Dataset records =
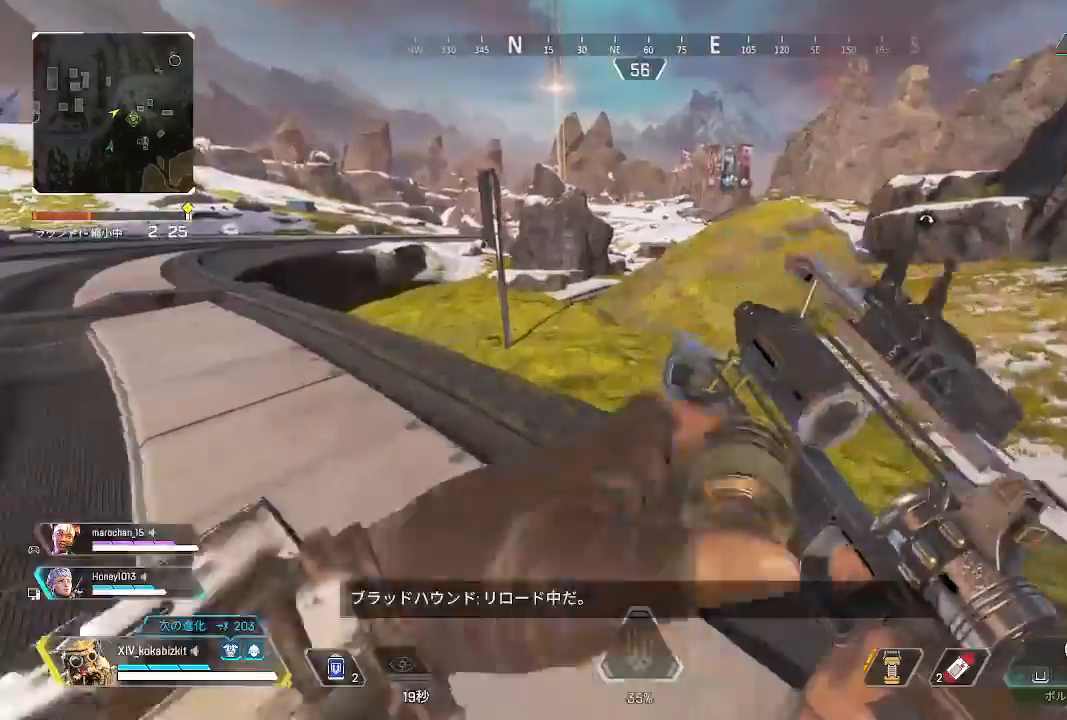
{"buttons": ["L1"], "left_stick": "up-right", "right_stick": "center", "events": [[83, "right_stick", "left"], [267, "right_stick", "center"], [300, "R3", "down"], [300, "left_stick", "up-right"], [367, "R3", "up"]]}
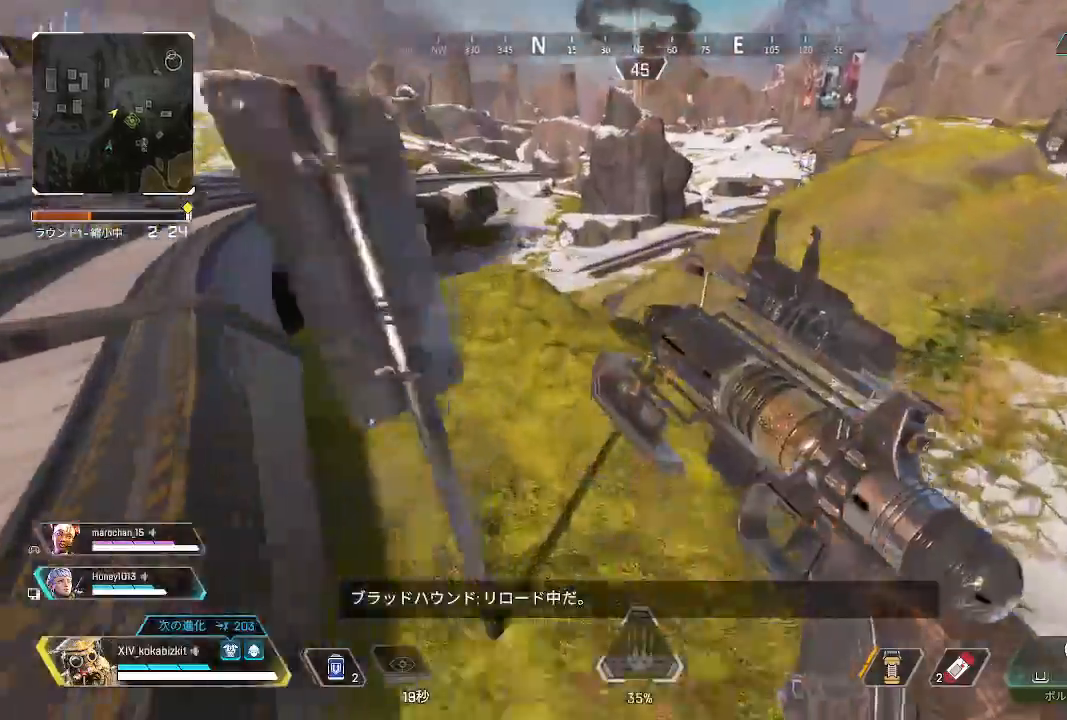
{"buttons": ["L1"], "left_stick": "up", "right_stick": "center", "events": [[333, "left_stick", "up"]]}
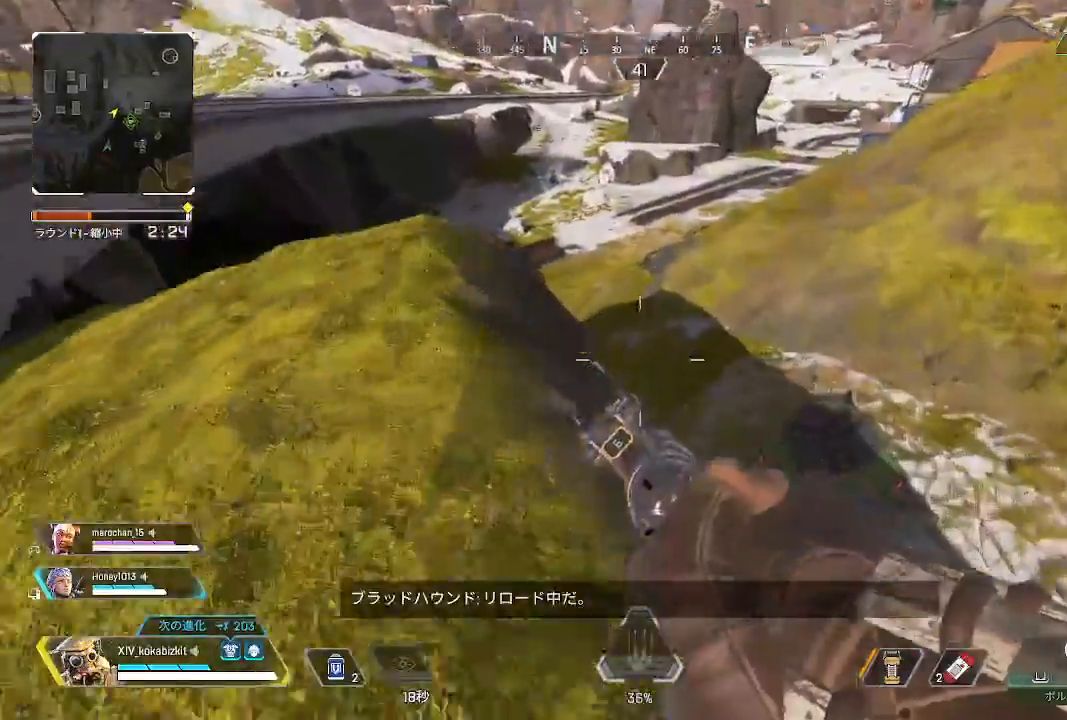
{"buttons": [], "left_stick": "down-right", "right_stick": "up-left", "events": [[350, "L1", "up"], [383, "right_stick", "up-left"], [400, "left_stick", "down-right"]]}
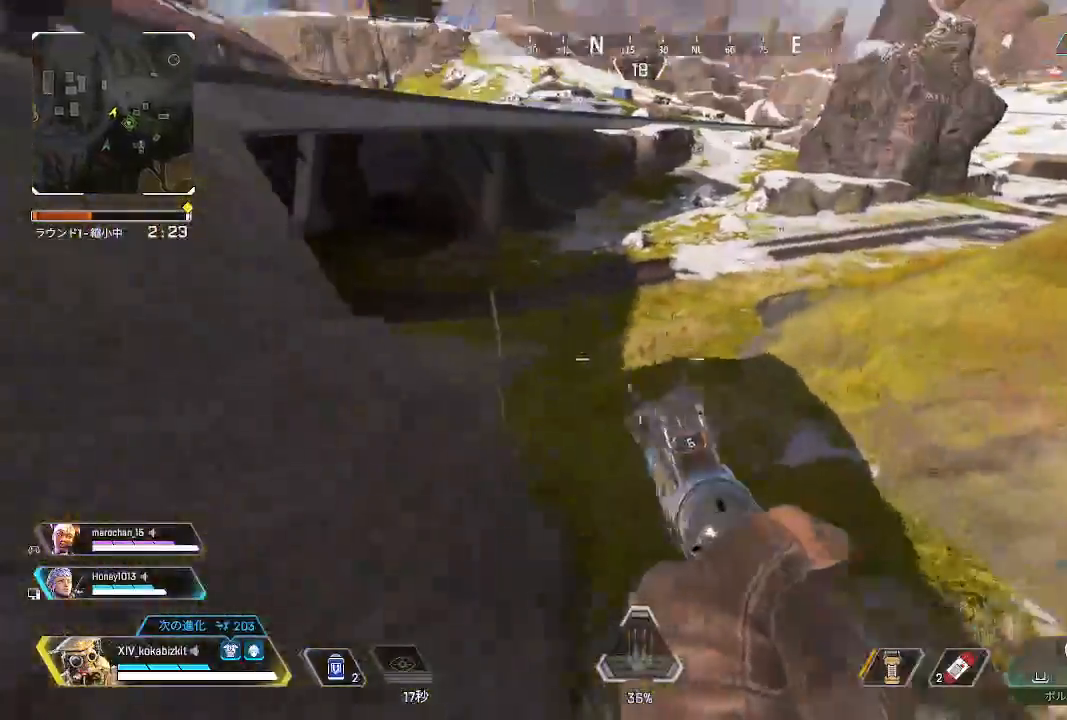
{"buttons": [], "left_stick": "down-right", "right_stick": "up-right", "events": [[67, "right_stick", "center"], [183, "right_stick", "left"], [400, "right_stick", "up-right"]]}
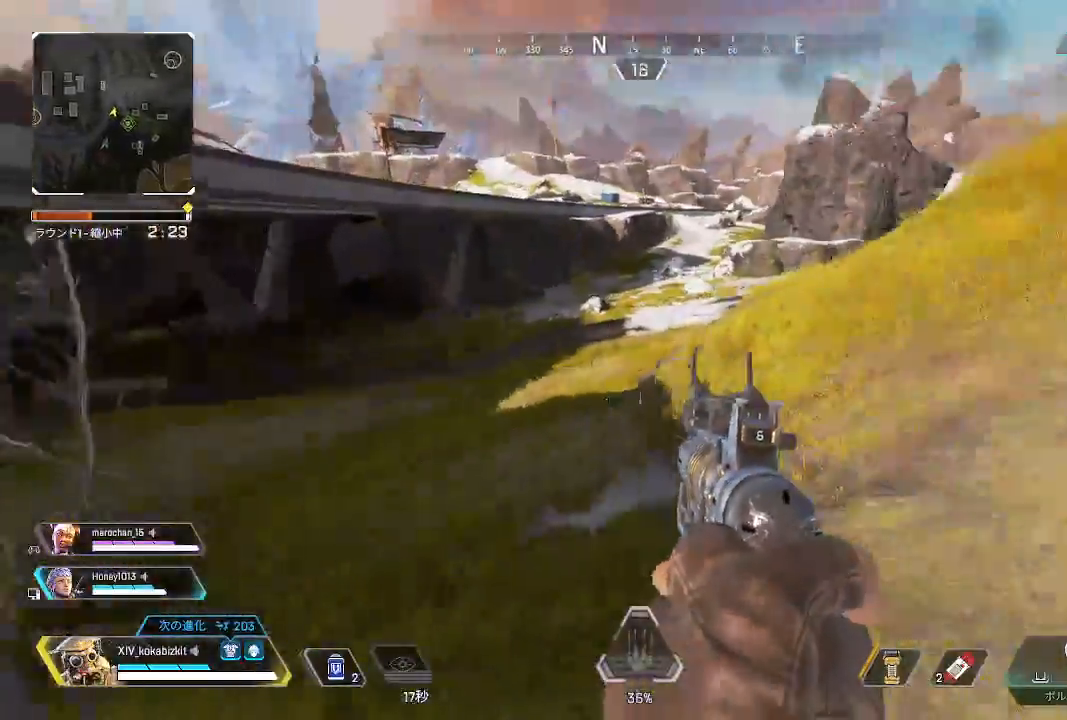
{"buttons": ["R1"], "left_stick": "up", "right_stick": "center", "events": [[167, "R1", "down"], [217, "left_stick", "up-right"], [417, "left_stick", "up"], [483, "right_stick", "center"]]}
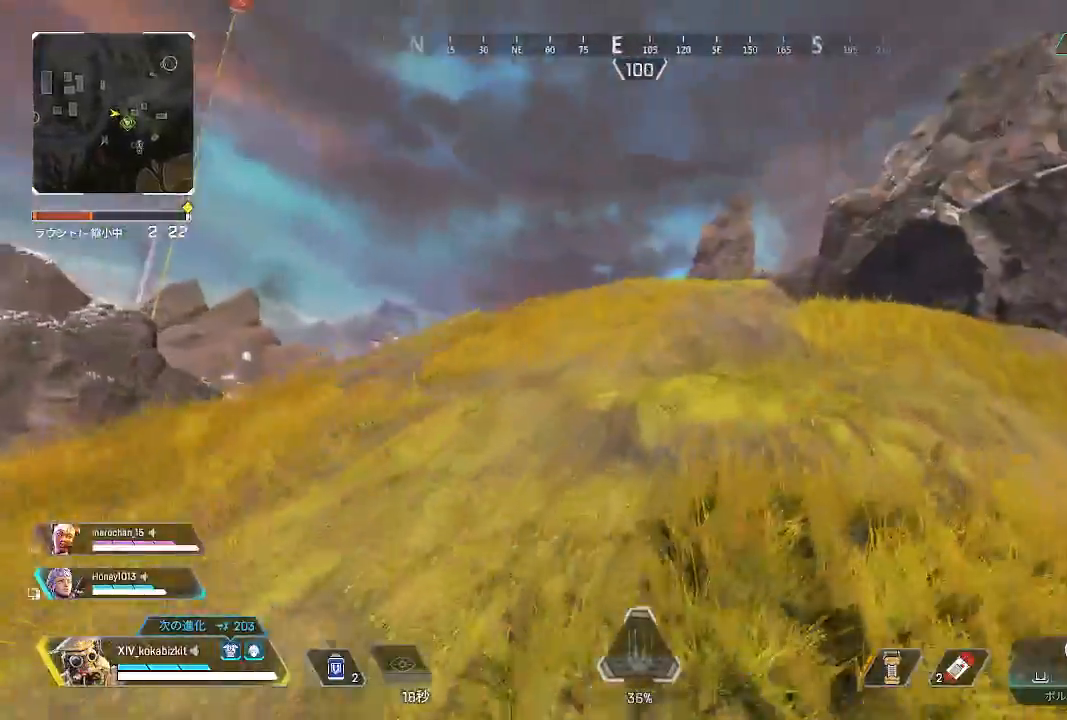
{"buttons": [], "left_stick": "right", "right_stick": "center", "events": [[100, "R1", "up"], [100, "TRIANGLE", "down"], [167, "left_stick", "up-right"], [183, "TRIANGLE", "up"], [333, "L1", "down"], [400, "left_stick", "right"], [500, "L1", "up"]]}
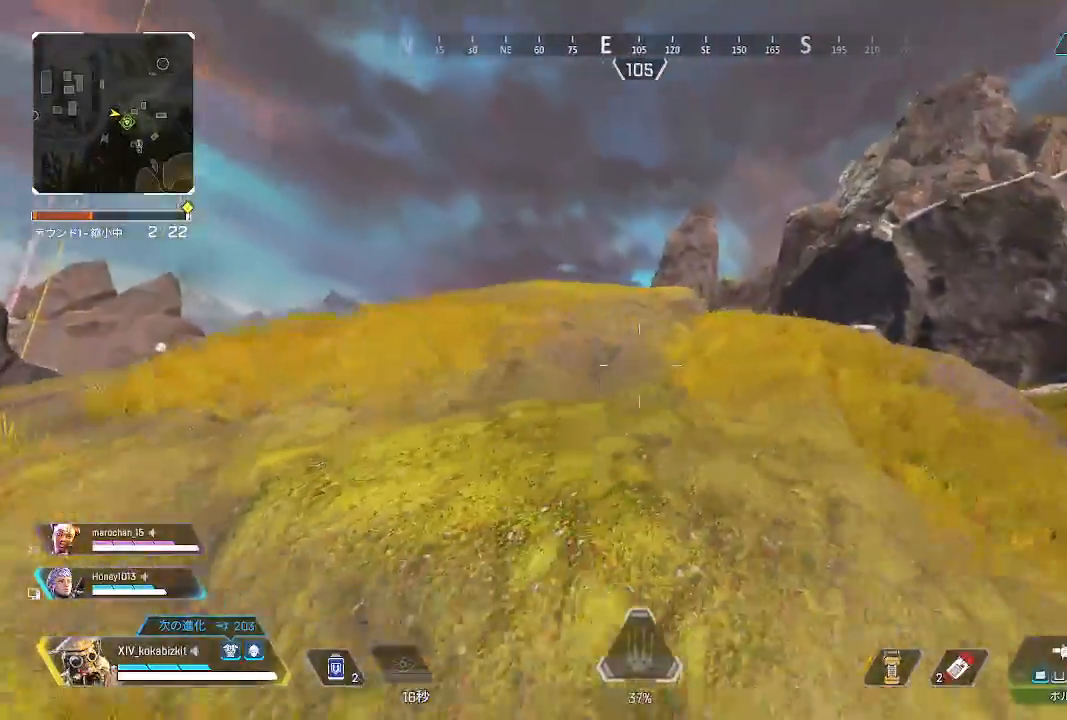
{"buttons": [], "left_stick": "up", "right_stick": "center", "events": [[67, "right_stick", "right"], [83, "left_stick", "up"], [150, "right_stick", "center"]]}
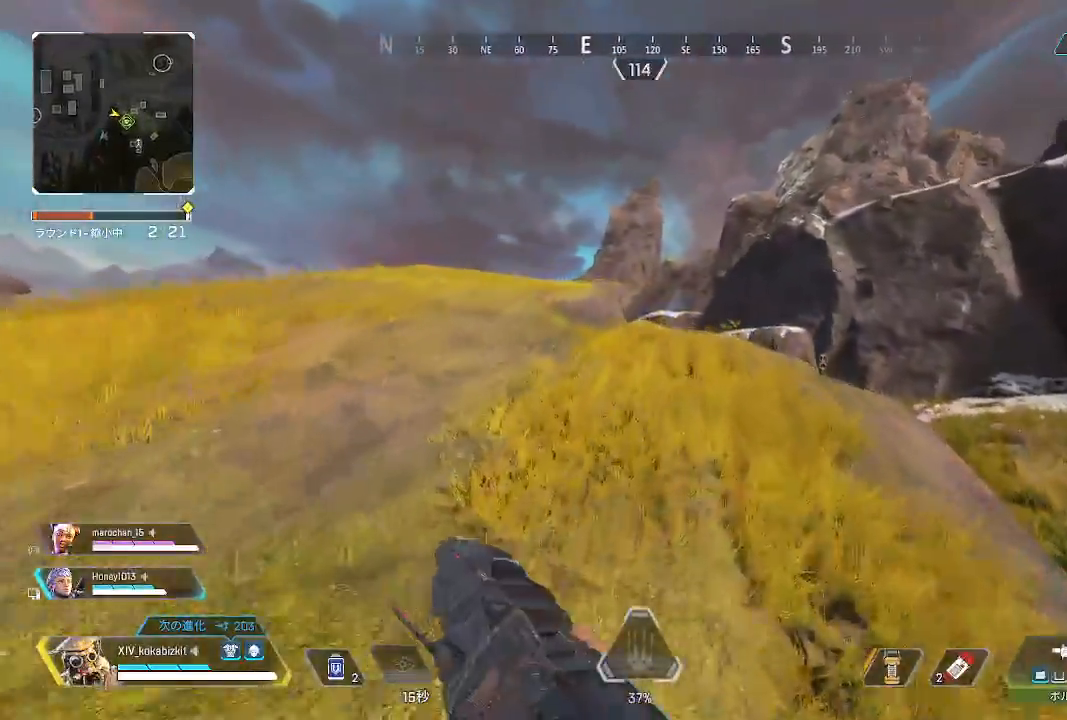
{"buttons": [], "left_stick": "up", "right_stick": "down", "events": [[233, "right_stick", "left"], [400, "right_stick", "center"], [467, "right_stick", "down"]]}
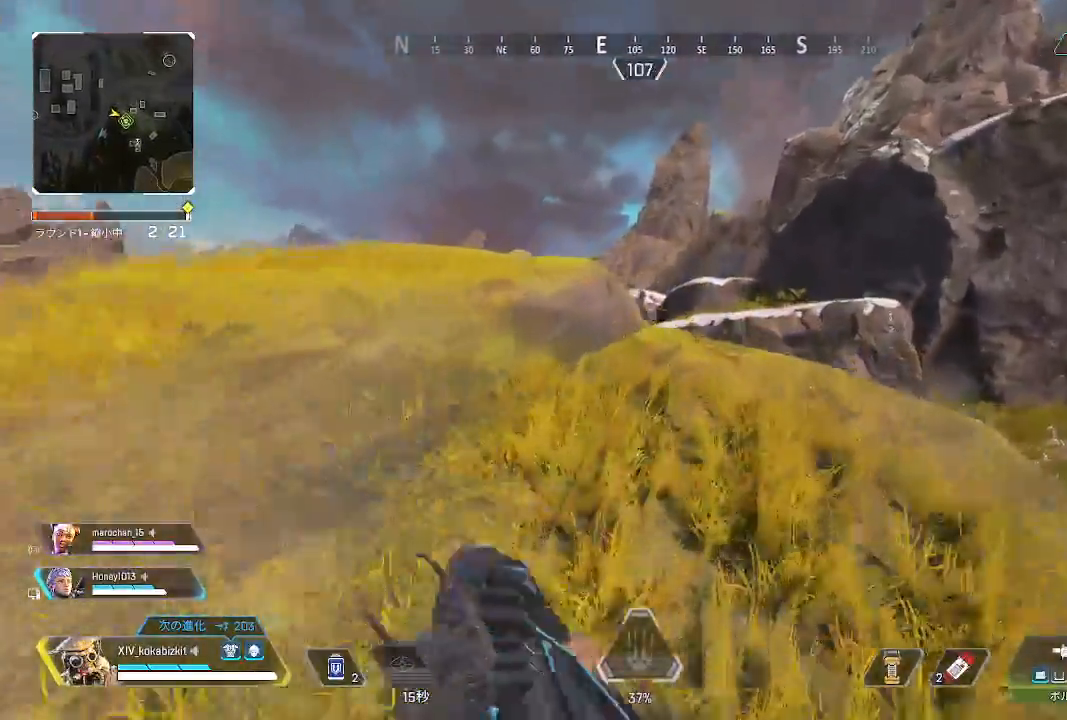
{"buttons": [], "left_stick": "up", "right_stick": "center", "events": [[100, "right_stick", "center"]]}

The task =
Could you copy the lines above exactly and skip the images?

Task solution =
{"buttons": ["L1"], "left_stick": "up-right", "right_stick": "center", "events": [[83, "right_stick", "left"], [267, "right_stick", "center"], [300, "R3", "down"], [300, "left_stick", "up-right"], [367, "R3", "up"]]}
{"buttons": ["L1"], "left_stick": "up", "right_stick": "center", "events": [[333, "left_stick", "up"]]}
{"buttons": [], "left_stick": "down-right", "right_stick": "up-left", "events": [[350, "L1", "up"], [383, "right_stick", "up-left"], [400, "left_stick", "down-right"]]}
{"buttons": [], "left_stick": "down-right", "right_stick": "up-right", "events": [[67, "right_stick", "center"], [183, "right_stick", "left"], [400, "right_stick", "up-right"]]}
{"buttons": ["R1"], "left_stick": "up", "right_stick": "center", "events": [[167, "R1", "down"], [217, "left_stick", "up-right"], [417, "left_stick", "up"], [483, "right_stick", "center"]]}
{"buttons": [], "left_stick": "right", "right_stick": "center", "events": [[100, "R1", "up"], [100, "TRIANGLE", "down"], [167, "left_stick", "up-right"], [183, "TRIANGLE", "up"], [333, "L1", "down"], [400, "left_stick", "right"], [500, "L1", "up"]]}
{"buttons": [], "left_stick": "up", "right_stick": "center", "events": [[67, "right_stick", "right"], [83, "left_stick", "up"], [150, "right_stick", "center"]]}
{"buttons": [], "left_stick": "up", "right_stick": "down", "events": [[233, "right_stick", "left"], [400, "right_stick", "center"], [467, "right_stick", "down"]]}
{"buttons": [], "left_stick": "up", "right_stick": "center", "events": [[100, "right_stick", "center"]]}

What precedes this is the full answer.